Ever been waiting in front the Windows Azure Console for your apps to get deployed and restarted ?

Well, although this behavior is rather annoying, the console only behaves as expected. Indeed, even if you’re only deploying a 1MB package, the Windows Azure fabric ends up redeploying a whole virtual machine, or rather of a whole set of virtual machines if your role happens to have multiple instances.

Obviously, part of the problem comes from the super heavy stack that an OS represents. Progresses should be expected as Just Enough OSes get trimmed down for the sake of public clouds (Windows Azure or Amazon); but I suspect it will take years.
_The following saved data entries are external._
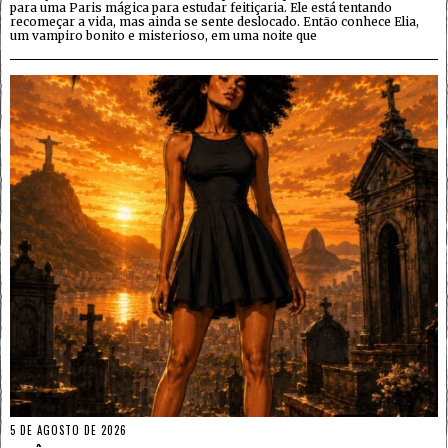
para uma Paris mágica para estudar feitiçaria. Ele está tentando
recomeçar a vida, mas ainda se sente deslocado. Então conhece Elia,
um vampiro bonito e misterioso, em uma noite que
5 DE AGOSTO DE 2026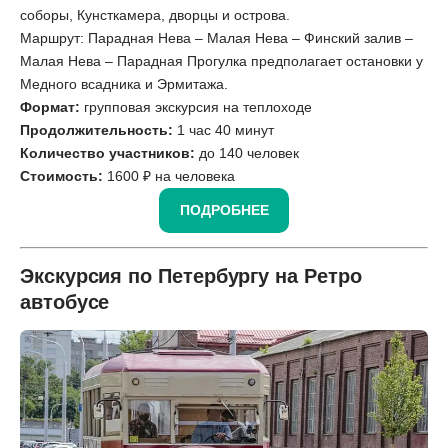
соборы, Кунсткамера, дворцы и острова.
Маршрут: Парадная Нева – Малая Нева – Финский залив –
Малая Нева – Парадная Прогулка предполагает остановки у
Медного всадника и Эрмитажа.
Формат:
групповая экскурсия на теплоходе
Продолжительность:
1 час 40 минут
Количество участников:
до 140 человек
Стоимость:
1600 ₽ на человека
ПОДРОБНЕЕ
Экскурсия по Петербургу на Ретро
автобусе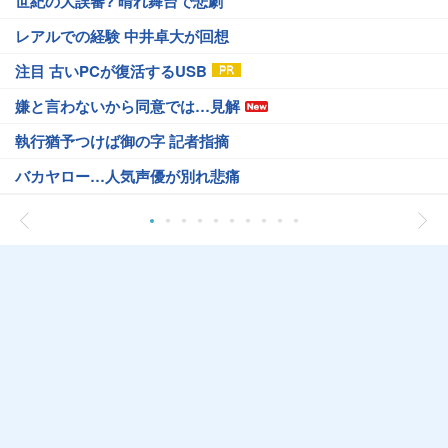
世紀の大誤審? 晴れ舞台で悲劇
レアルでの経験 中井卓大が回想
注目 古いPCが復活するUSB
嫌と言わないから同意では…見解
執行猶予つけば御の字 記者指摘
バカヤロー…人気声優が別れ悲痛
Meantime, at Lokad, we are too much in a hurry to spend our life waiting for Azure deployments. Thus, we decided to cheat.

Instead of going through the Windows Azure Console to redeploy our apps, we did setup an AppDomain isolation layer within Lokad.Cloud, our open source O/C mapper. Basically, instead of redeploying apps though the Windows Azure Console or through the Management API, we redeploy by uploading a ZIP archive in the Blob Storage.

Lokad.Cloud monitors the Blob Storage. When, a new ZIP archive becomes available, Lokad.Cloud simply unloads the client AppDomain running on the WorkerRoles and restart the processes with fresh AppDomains. Offloading AppDomains and reloading them takes about 2s.

Then, in order to keep the overhead very low, we only ping the storage for updated assemblies every 30s (pinging costs 0.1cts / month / worker), but this value can obviously be increased depending of your needs.

Don’t wait, just go for AppDomain isolation too.